**TASK DIRECTIONS**
Retype all the records below exactly as they are, with no image carried over.

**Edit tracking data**
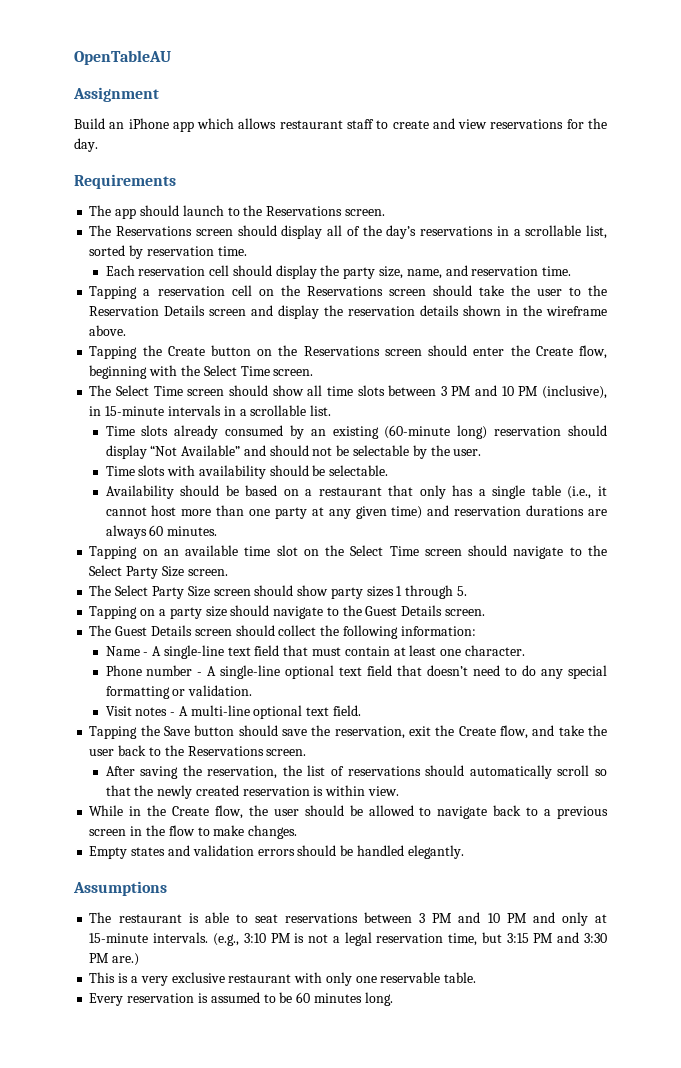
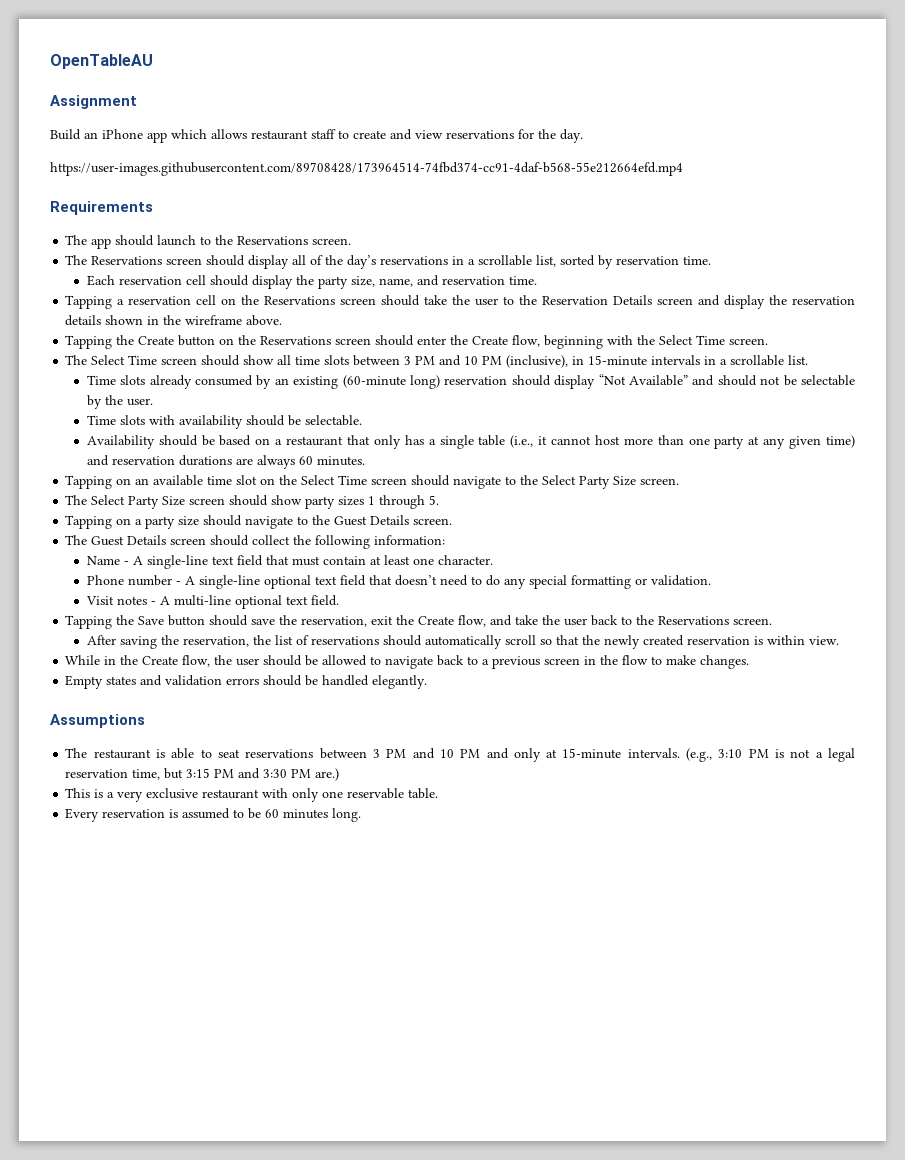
(98, 145) none -> [50,162,683,176] // https://user-images.githubusercontent.com/89708428/173964514-74fbd374-cc91-4daf-b568-55e212664efd.mp4

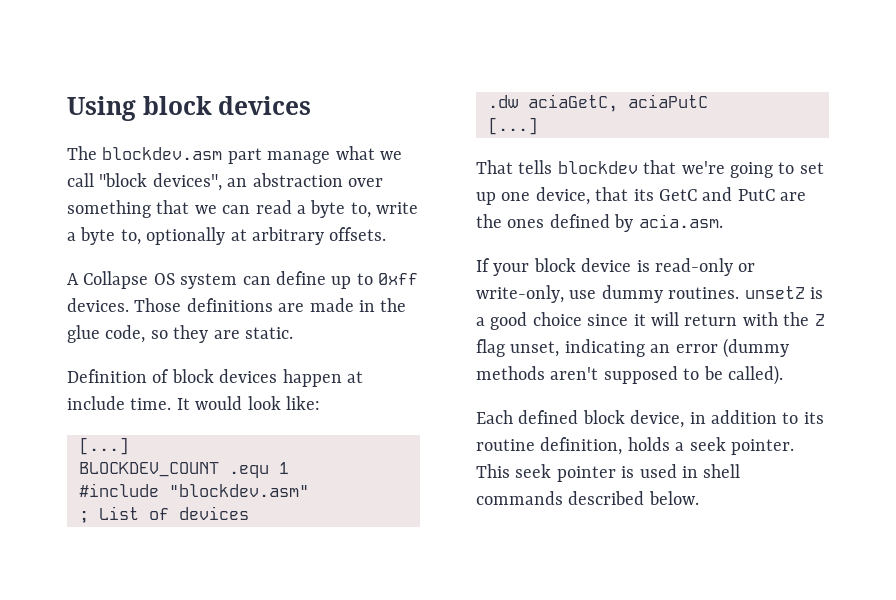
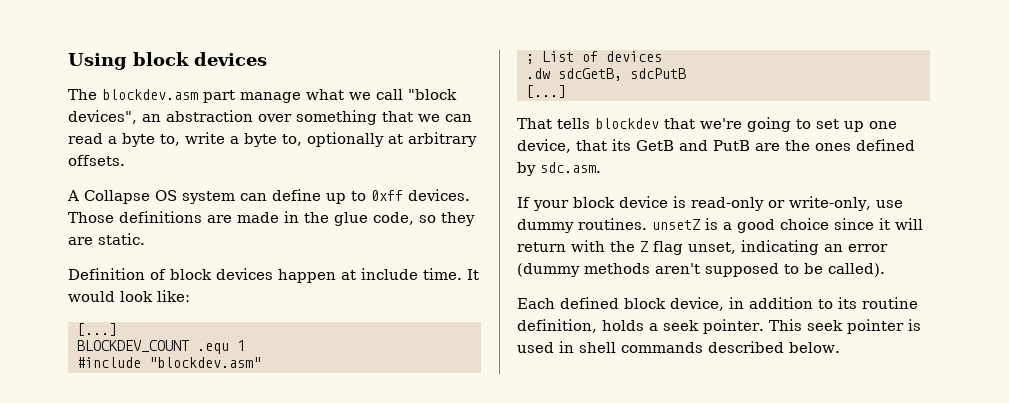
[528,94,708,112] aciaGetC, aciaPutC -> [558,68,686,81] sdcGetB, sdcPutB
[659,187,775,201] GetC and PutC -> [636,140,750,151] GetB and PutB
[638,214,723,228] acia.asm. -> [540,162,601,173] sdc.asm.

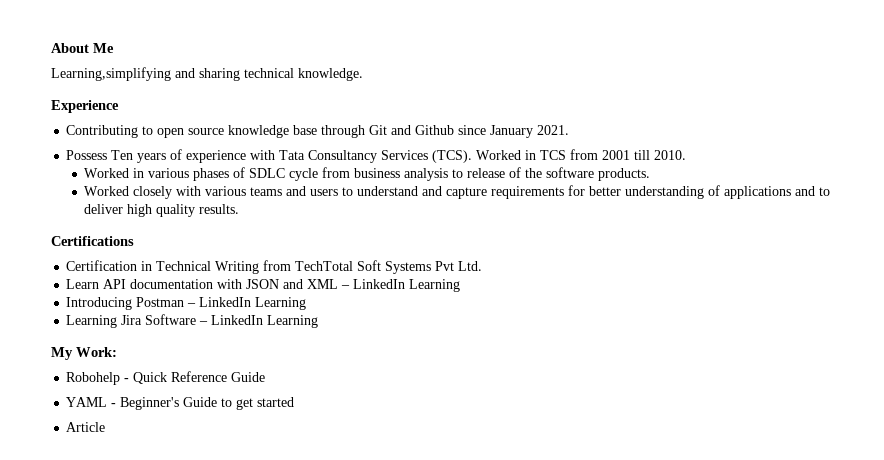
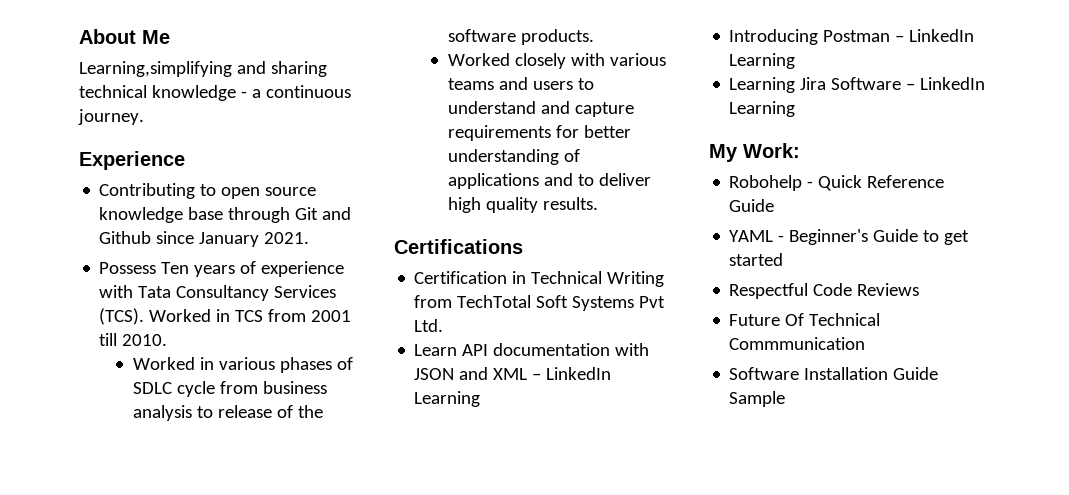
[298,68,363,81] knowledge. -> [151,85,351,101] [78,109,144,125] knowledge - a continuous journey.
[66,422,106,432] Article -> [729,283,920,299] [729,313,881,326] [729,337,866,350] [729,367,939,380] [729,391,786,407] Respectful Code Reviews // Future Of Technical Commmunication // Software Installation Guide Sample

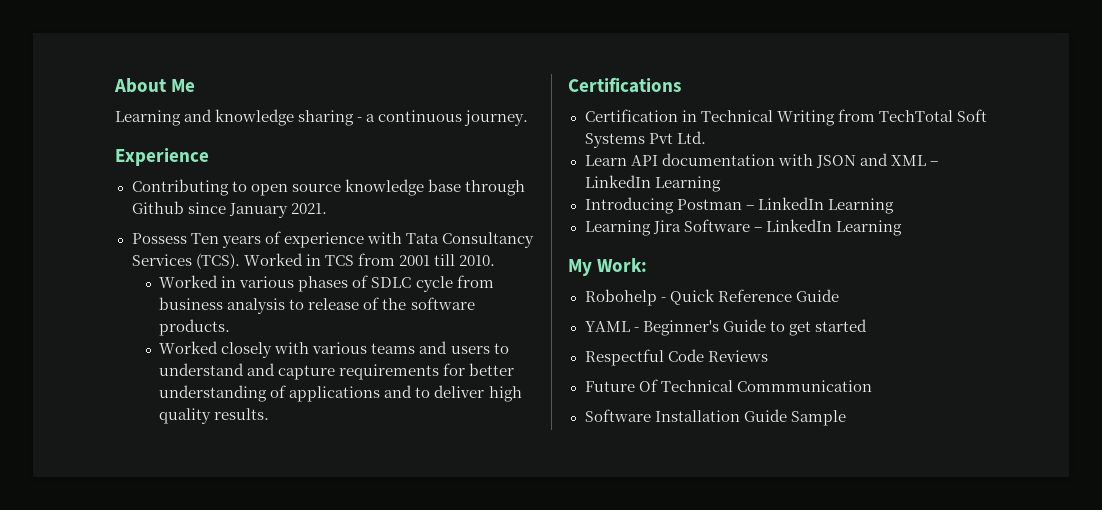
[79,61,327,77] [79,85,236,101] Learning,simplifying and sharing technical knowledge -> [115,109,355,126] Learning and knowledge sharing
[295,207,352,220] Git and -> (525, 188) none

**EXERCISE RESPONSE**
(98, 145) none -> [50,162,683,176] // https://user-images.githubusercontent.com/89708428/173964514-74fbd374-cc91-4daf-b568-55e212664efd.mp4

[528,94,708,112] aciaGetC, aciaPutC -> [558,68,686,81] sdcGetB, sdcPutB
[659,187,775,201] GetC and PutC -> [636,140,750,151] GetB and PutB
[638,214,723,228] acia.asm. -> [540,162,601,173] sdc.asm.

[298,68,363,81] knowledge. -> [151,85,351,101] [78,109,144,125] knowledge - a continuous journey.
[66,422,106,432] Article -> [729,283,920,299] [729,313,881,326] [729,337,866,350] [729,367,939,380] [729,391,786,407] Respectful Code Reviews // Future Of Technical Commmunication // Software Installation Guide Sample

[79,61,327,77] [79,85,236,101] Learning,simplifying and sharing technical knowledge -> [115,109,355,126] Learning and knowledge sharing
[295,207,352,220] Git and -> (525, 188) none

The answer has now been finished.